(Beginning of EXCERPT TO READ)

On our hike, we see the first few along the path on the way to the peak. A young Romanian woman hiking with us is perhaps the most excited to see it. She recognizes it immediately, snaps pictures on her phone, and speaks excitedly of how she’s never seen one in person.
We don’t see any more on the way up. On the way down, I take a slight detour with one other person to see a neighboring peak. We have to step up the side like mountain goats, but the top is a flat meadow with tall wispy grasses and rocky outcrops and—can you guess? Cluster after silvery cluster of Edelweiss.
Some of my days are spent on mountains like these, stumbling across pastures of rare alpine flowers, but most of my days are spent in a squat yellow building with little Romanian rock climbers. This bouldering gym was created to be an afterschool program and safe space for the area children. They come to us from Cartier Dallas, a neighborhood of block apartments in various states of disrepair that jut up on the hill behind our little building. It’s a neighborhood of poverty and violence and hard and beautiful people—not an easy place to grow up, but they do.

(End of EXCERPT TO READ)
(Beginning of GIVEN MATERIAL)

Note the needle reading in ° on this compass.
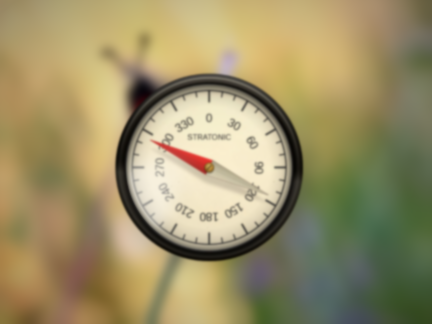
295 °
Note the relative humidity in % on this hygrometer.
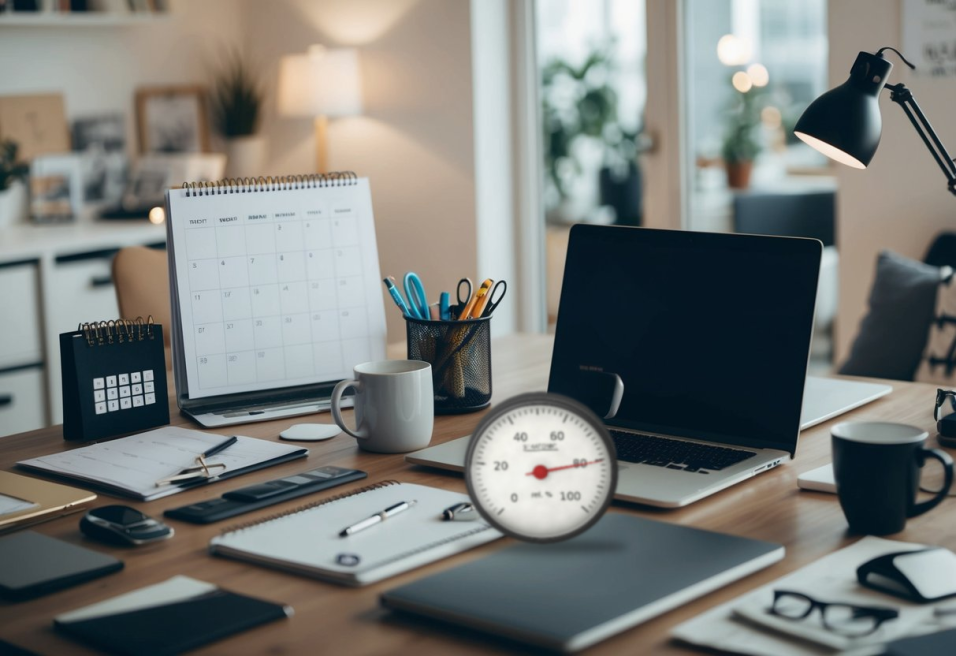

(End of GIVEN MATERIAL)

__REQUIRED TASKS__.
A. What features does the passage about the mountain hike give for the top of the neighboring peak?
B. Can you carry on the passage about the mountain hike from its final sentence?

__ACTIVITY ANSWERS__.
A.
- A flat meadow
- Tall wispy grasses
- Rocky outcrops
- Cluster after silvery cluster of Edelweiss

B.
I am aware of an uncomfortable dichotomy. On Saturday I stand on the top of a mountain, the wind like freedom strong enough to push me off my feet. On Monday, one of the kiddos points out his father, a strong-looking mustached man, wearing a small backpack and walking down the hill in front of our gym. “Going to work at the mine,” the kid tells me. This valley was a coal-mining hub in the communist era, but most of the mines have since been shut down. Many of our kids have at least one parent who has left to find work in England, Germany, France, or another European country where employment and earning prospects are higher. Those who still have jobs at the local mine could be considered lucky.
Life here is dirtier than it is on the mountain down the road. I am constantly reminded of how very needy we humans are. I am also reminded that some of us get much, much more than others. The smallest details of my childhood, from brushing my teeth to bedtime stories, now strike me more as precious gifts than inevitabilities.
The Edelweiss has a short, woody stem to protect it from the high alpine winds. It is covered with small white hairs that protect it from frost and high ultraviolet mountain radiation. It is valued for its inaccessibility, for its resilience in unforgiving environments. I have encountered mixed feelings about the beauty of this flower. It is not the most colorful or showy bloom. It is a bit strange, a bit haggard even, but it is my favorite, just as it has been the favorite of so many alpinists, collectors, and proud countrywomen and men.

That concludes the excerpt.